ASSIGNMENT: Output the entries word for word, from the first line through the line containing "It reads 56°F", with both ends included. Leave the pictures out.

-- PROVIDED RECORDS follows --

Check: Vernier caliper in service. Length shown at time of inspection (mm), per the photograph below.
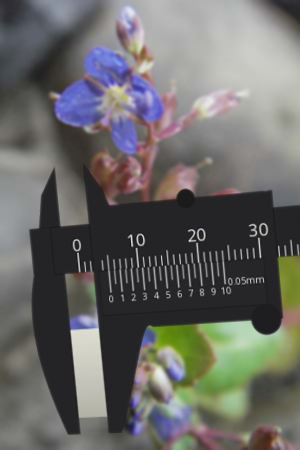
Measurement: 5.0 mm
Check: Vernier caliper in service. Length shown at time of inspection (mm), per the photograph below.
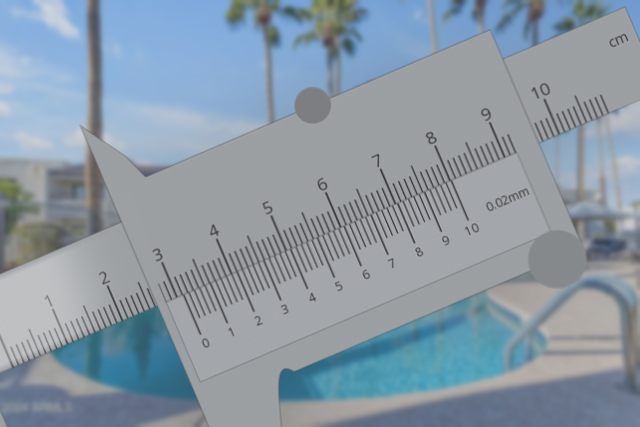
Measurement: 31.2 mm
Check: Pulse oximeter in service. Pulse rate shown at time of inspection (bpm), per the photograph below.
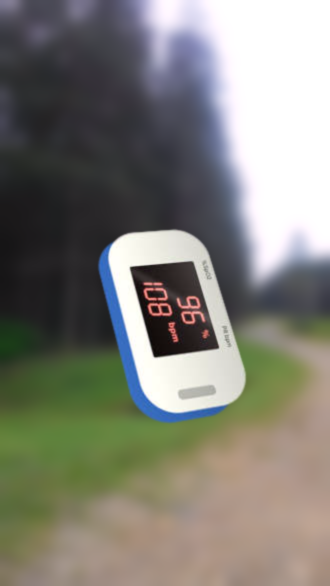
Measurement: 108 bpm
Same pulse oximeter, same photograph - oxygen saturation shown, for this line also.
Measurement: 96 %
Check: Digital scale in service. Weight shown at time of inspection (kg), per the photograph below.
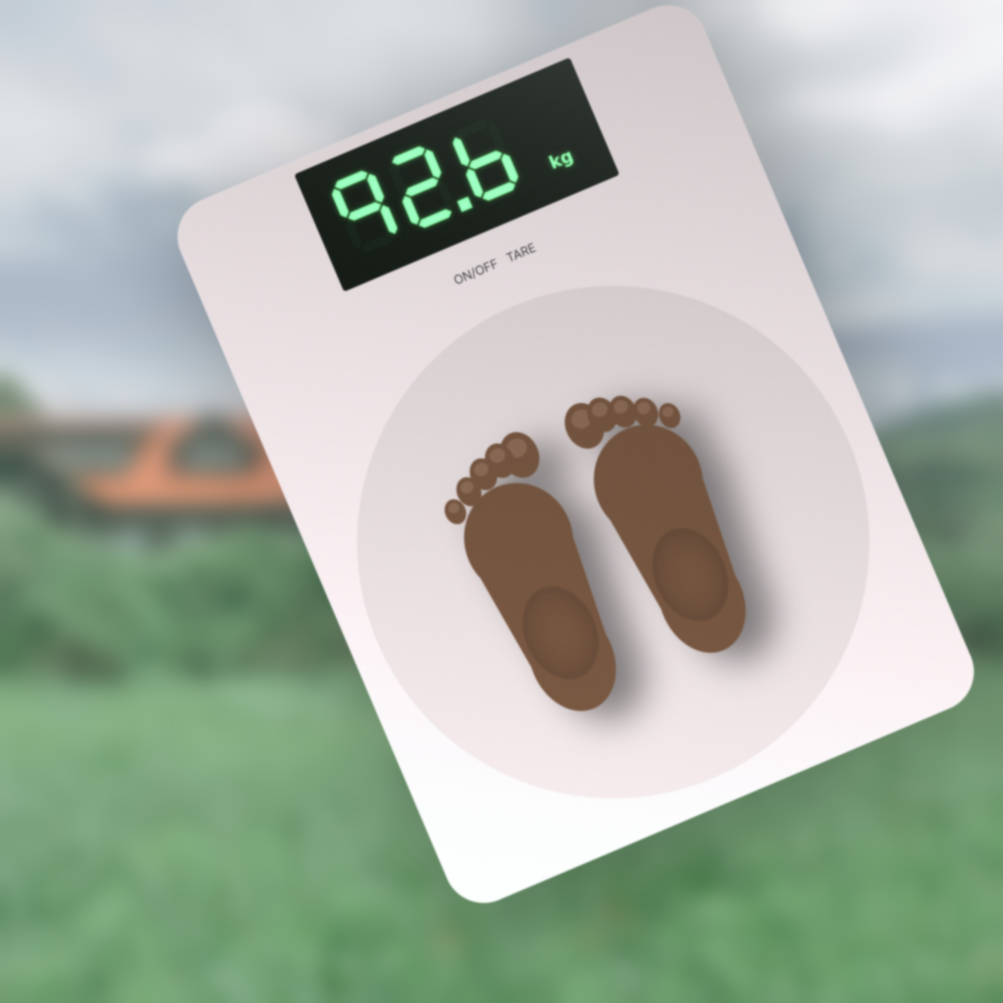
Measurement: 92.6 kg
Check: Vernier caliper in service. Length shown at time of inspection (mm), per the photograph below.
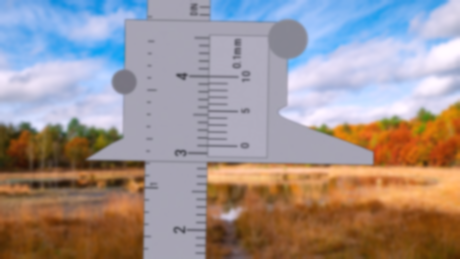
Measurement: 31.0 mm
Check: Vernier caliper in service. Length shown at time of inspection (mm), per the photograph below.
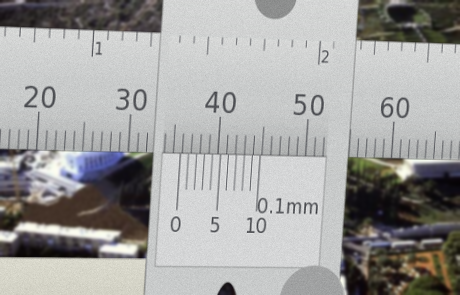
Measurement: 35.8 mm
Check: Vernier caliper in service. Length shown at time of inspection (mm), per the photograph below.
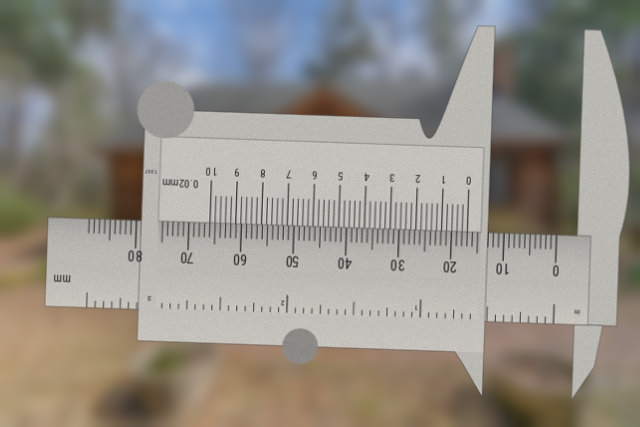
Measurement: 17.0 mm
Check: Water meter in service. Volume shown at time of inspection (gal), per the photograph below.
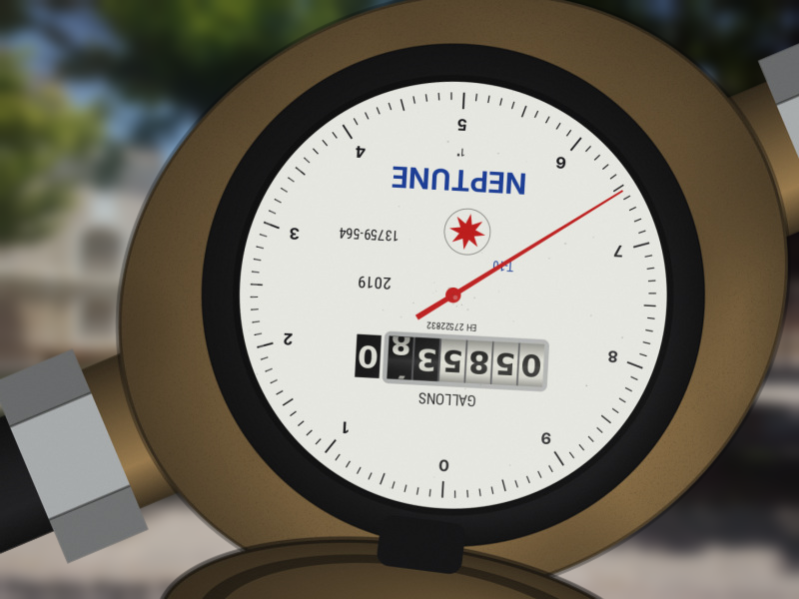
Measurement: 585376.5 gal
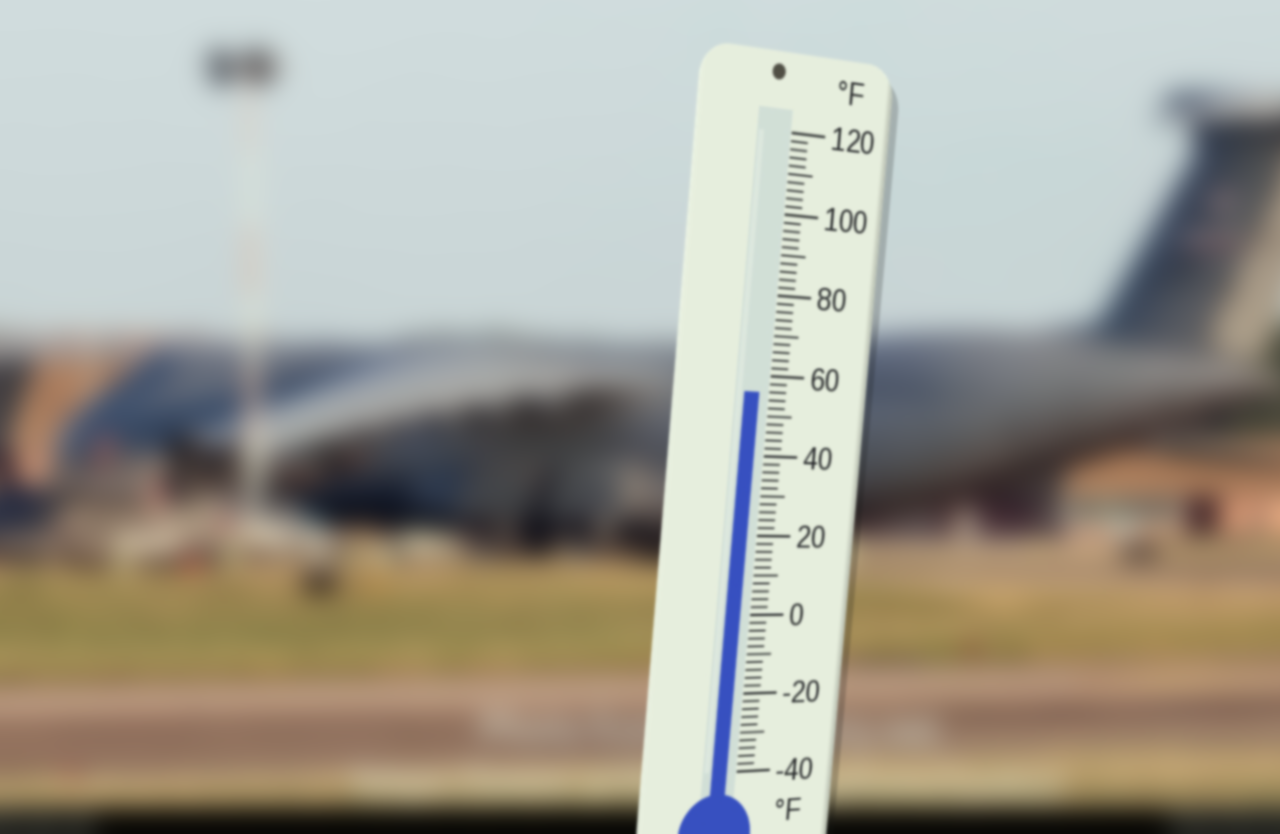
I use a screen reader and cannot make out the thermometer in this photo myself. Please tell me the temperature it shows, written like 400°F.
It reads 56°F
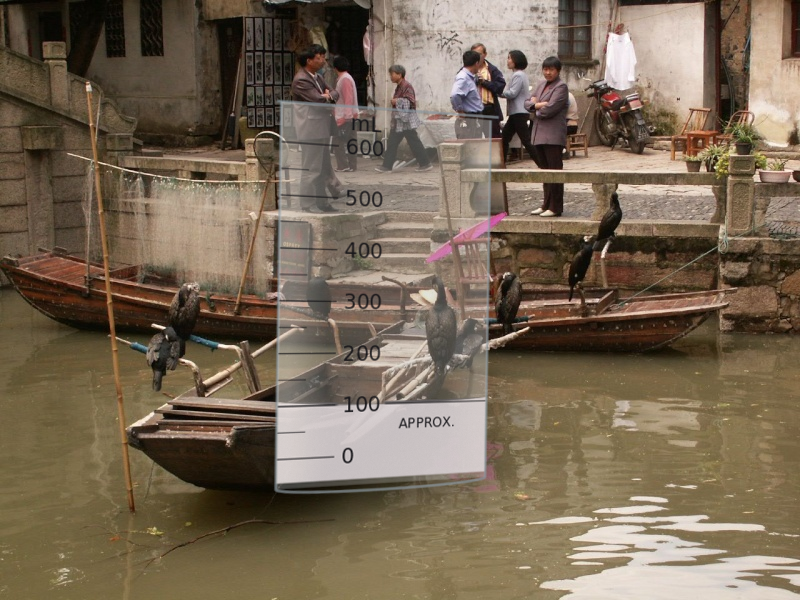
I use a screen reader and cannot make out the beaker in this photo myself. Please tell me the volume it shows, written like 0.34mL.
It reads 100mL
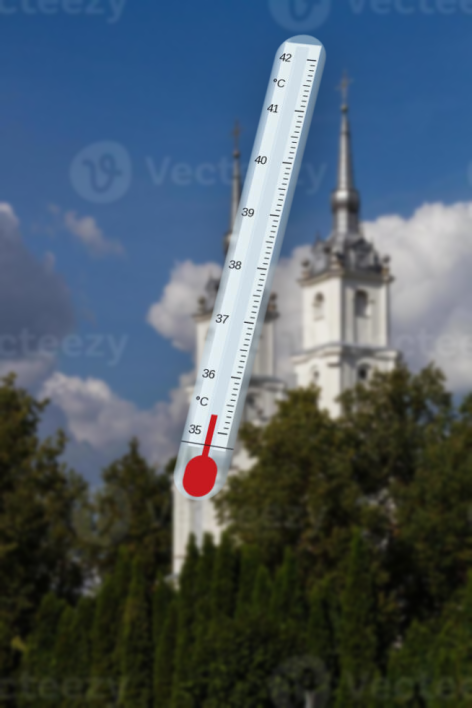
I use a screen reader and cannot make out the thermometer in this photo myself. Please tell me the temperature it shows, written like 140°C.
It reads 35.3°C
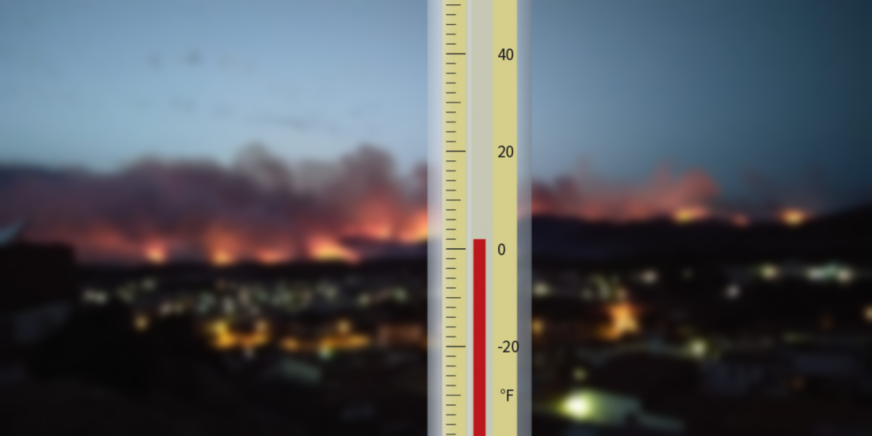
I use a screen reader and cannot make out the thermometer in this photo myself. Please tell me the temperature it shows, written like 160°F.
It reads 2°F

-- PROVIDED RECORDS concluded --

TASK RESULT:
Check: Vernier caliper in service. Length shown at time of inspection (mm), per the photograph below.
Measurement: 5.0 mm
Check: Vernier caliper in service. Length shown at time of inspection (mm), per the photograph below.
Measurement: 31.2 mm
Check: Pulse oximeter in service. Pulse rate shown at time of inspection (bpm), per the photograph below.
Measurement: 108 bpm
Same pulse oximeter, same photograph - oxygen saturation shown, for this line also.
Measurement: 96 %
Check: Digital scale in service. Weight shown at time of inspection (kg), per the photograph below.
Measurement: 92.6 kg
Check: Vernier caliper in service. Length shown at time of inspection (mm), per the photograph below.
Measurement: 31.0 mm
Check: Vernier caliper in service. Length shown at time of inspection (mm), per the photograph below.
Measurement: 35.8 mm
Check: Vernier caliper in service. Length shown at time of inspection (mm), per the photograph below.
Measurement: 17.0 mm
Check: Water meter in service. Volume shown at time of inspection (gal), per the photograph below.
Measurement: 585376.5 gal
I use a screen reader and cannot make out the thermometer in this photo myself. Please tell me the temperature it shows, written like 400°F.
It reads 56°F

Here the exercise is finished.